I was reading Solidity's Layout in Memory docs, and I was rather surprised to learn that:
Solidity always places new objects at the free memory pointer and memory is never freed (this might change in the future).
I'm confused. Doesn't memory get flushed across contracts? Say you have an upgradeable proxy that delegate calls to an implementation contract. In this case, we use the "returndatasize" and "returndatacopy" EVM instructions to get hold of the return data. Aren't we doing that precisely because there is no other way to access the return data?
Furthermore, from the same doc:
There are some operations in Solidity that need a temporary memory area larger than 64 bytes and therefore will not fit into the scratch space. They will be placed where the free memory points to, but given their short lifetime, the pointer is not updated. The memory may or may not be zeroed out. Because of this, one should not expect the free memory to point to zeroed out memory.

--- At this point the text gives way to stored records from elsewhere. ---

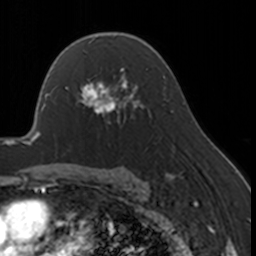
Breast MRI, one axial slice. Position 110 of 160 along the scan axis. Cropped to one breast. Dynamic contrast-enhanced series, time point 2 of 7 at this slice position (early post-contrast). 3 T. TE 1.7 ms, TR 4 ms. 1 mm slice thickness. 256 × 256 image matrix. Female patient.
Structures marked on this image (semi-automatic segmentation, software-assisted and operator-edited):
- enhancing-tissue mask used for the functional tumour volume (all voxels passing the contrast-enhancement thresholds inside the analysis volume; usually the tumour): bounding box [x1, y1, x2, y2] px = [67, 68, 130, 124]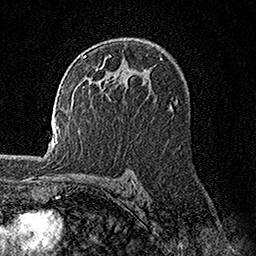
Breast MRI, one axial slice. Slice 99 of 158 in the series (ordered by position). Cropped to one breast. Dynamic contrast-enhanced series, time point 2 of 7 at this slice position (early post-contrast). 1.5 T. TE 3.5 ms, TR 7.2 ms. 256 × 256 image matrix, field of view 165 × 165 mm. Female patient.
Outlined on this slice (semi-automatic segmentation, software-assisted and operator-edited):
- enhancing-tissue mask used for the functional tumour volume (all voxels passing the contrast-enhancement thresholds inside the analysis volume; usually the tumour): bounding box <81,54,116,82> (left, top, right, bottom; pixels)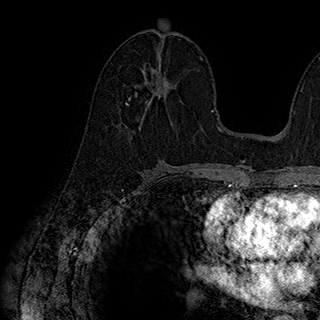
Breast MRI (dynamic contrast-enhanced), one axial slice; position 99 of 180 along the scan axis; cropped to one breast; dynamic contrast-enhanced series, time point 2 of 7 at this slice position (early post-contrast); 1.5 T; TE 2.8 ms, TR 5.4 ms; 320 × 320 image matrix, field of view 225 × 225 mm. Female patient.
Structures marked on this image (semi-automatic segmentation, software-assisted and operator-edited):
- enhancing-tissue mask used for the functional tumour volume (all voxels passing the contrast-enhancement thresholds inside the analysis volume; usually the tumour): box from (x=126, y=74) to (x=167, y=105) px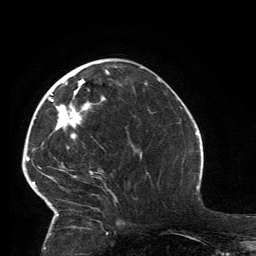
Breast MRI, one axial slice; position 54 of 134 along the scan axis; cropped to one breast; dynamic contrast-enhanced series, time point 2 of 6 at this slice position (early post-contrast); 3 T; TE 2.8 ms, TR 7.2 ms; 1.2 mm slice thickness; 256 × 256 image matrix, field of view 180 × 180 mm. Female patient.
Annotated regions visible in this slice (semi-automatic segmentation, software-assisted and operator-edited):
- enhancing-tissue mask used for the functional tumour volume (all voxels passing the contrast-enhancement thresholds inside the analysis volume; usually the tumour): bounding box (x1, y1, x2, y2) in pixels: (32, 69, 109, 223)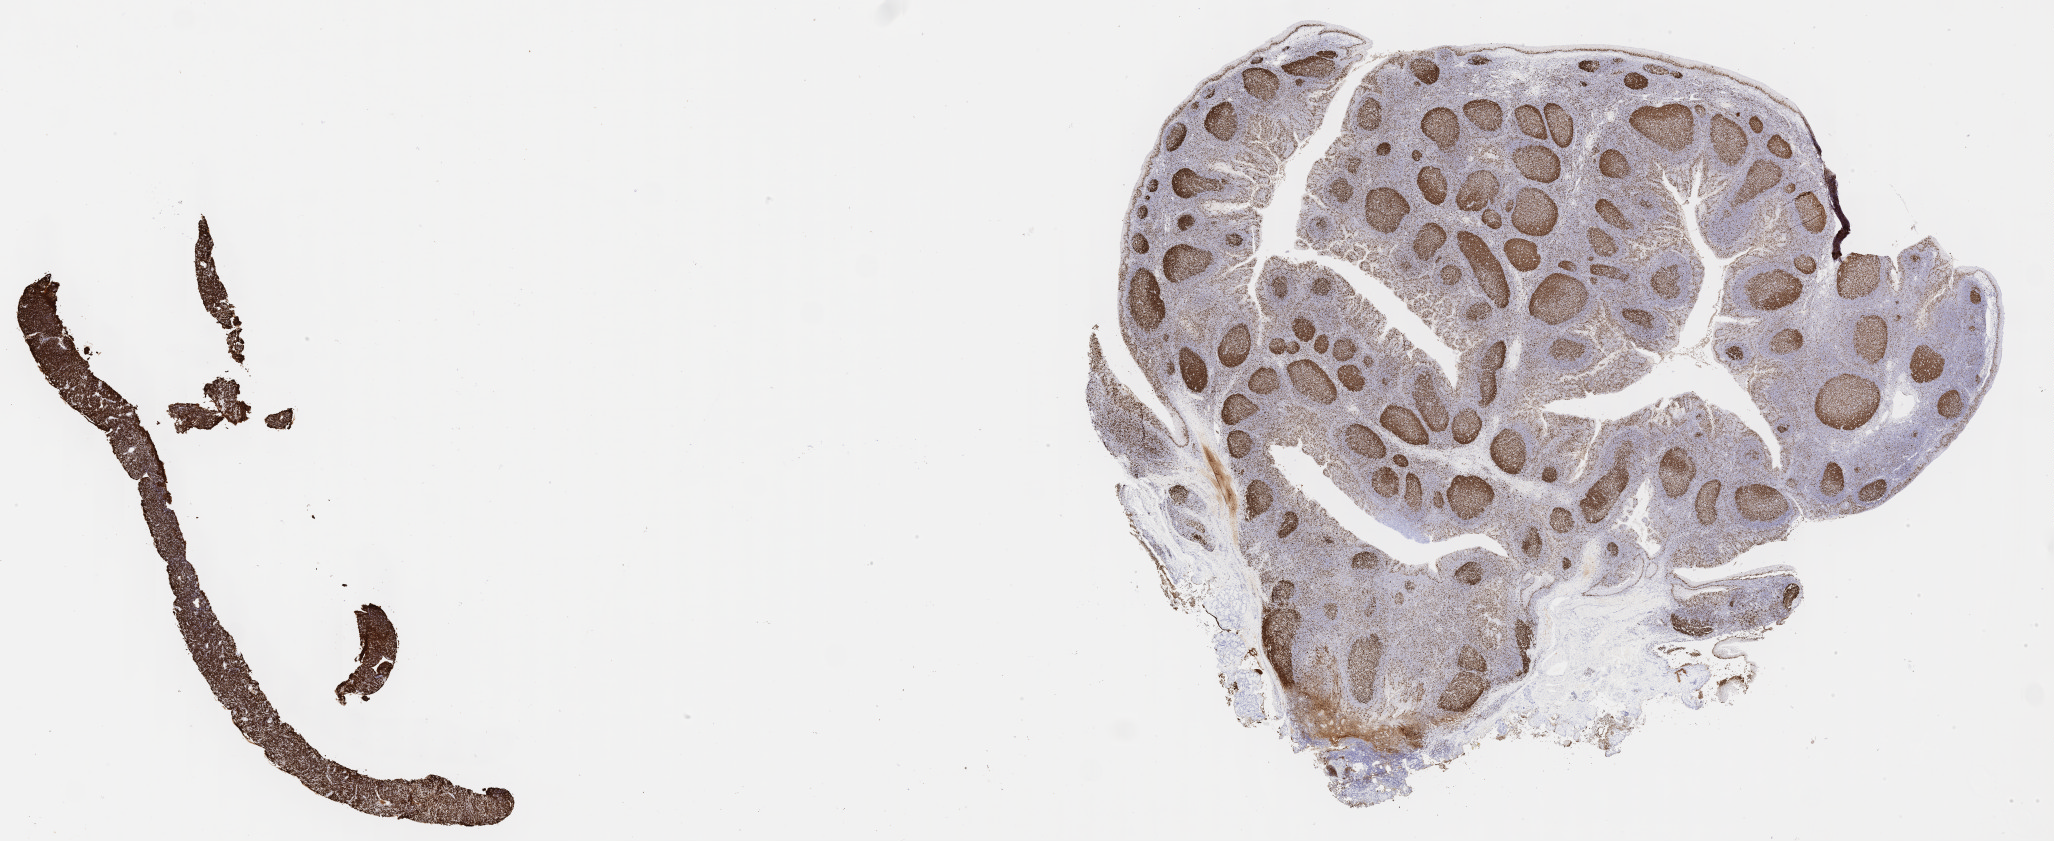
Immunohistochemistry (IHC) whole-slide image stained for Ki-67, whole scanned area (about 33.2 x 13.6 mm) shown as a low-resolution overview; specimen: tumor tissue; site: ovary. Female, age 9 years at initial diagnosis.
• diagnosis: Burkitt lymphoma, NOS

So which one is it? Does Solidity free memory or not?
Best Answer
This means simply that memory management in Solidity is currently very rudimentary. The compiler maintains a pointer to the end of the last allocated block and that's it. Allocating a new memory variable means moving that pointer forward.
The compiler never tries to reclaim already allocated memory. Even when all references to your memory variable go out of scope, there's no mechanism that would detect it and mark the space as available for reuse.
This is true for the duration of a single external call to the contract. Each new call starts with zeroed memory and freshly initialized free memory pointer.
This part refers to a small optimization the compiler performs when it needs a very short-lived memory block for the current operation. Instead of properly allocating it by updating the free memory pointer, it just writes past the pointer, knowing that the memory there is not in use. The text warns you that if you try to read from this area of unallocated memory using inline assembly, you might find some leftovers from such an operation and you should not assume that the memory there is always zeroed-out.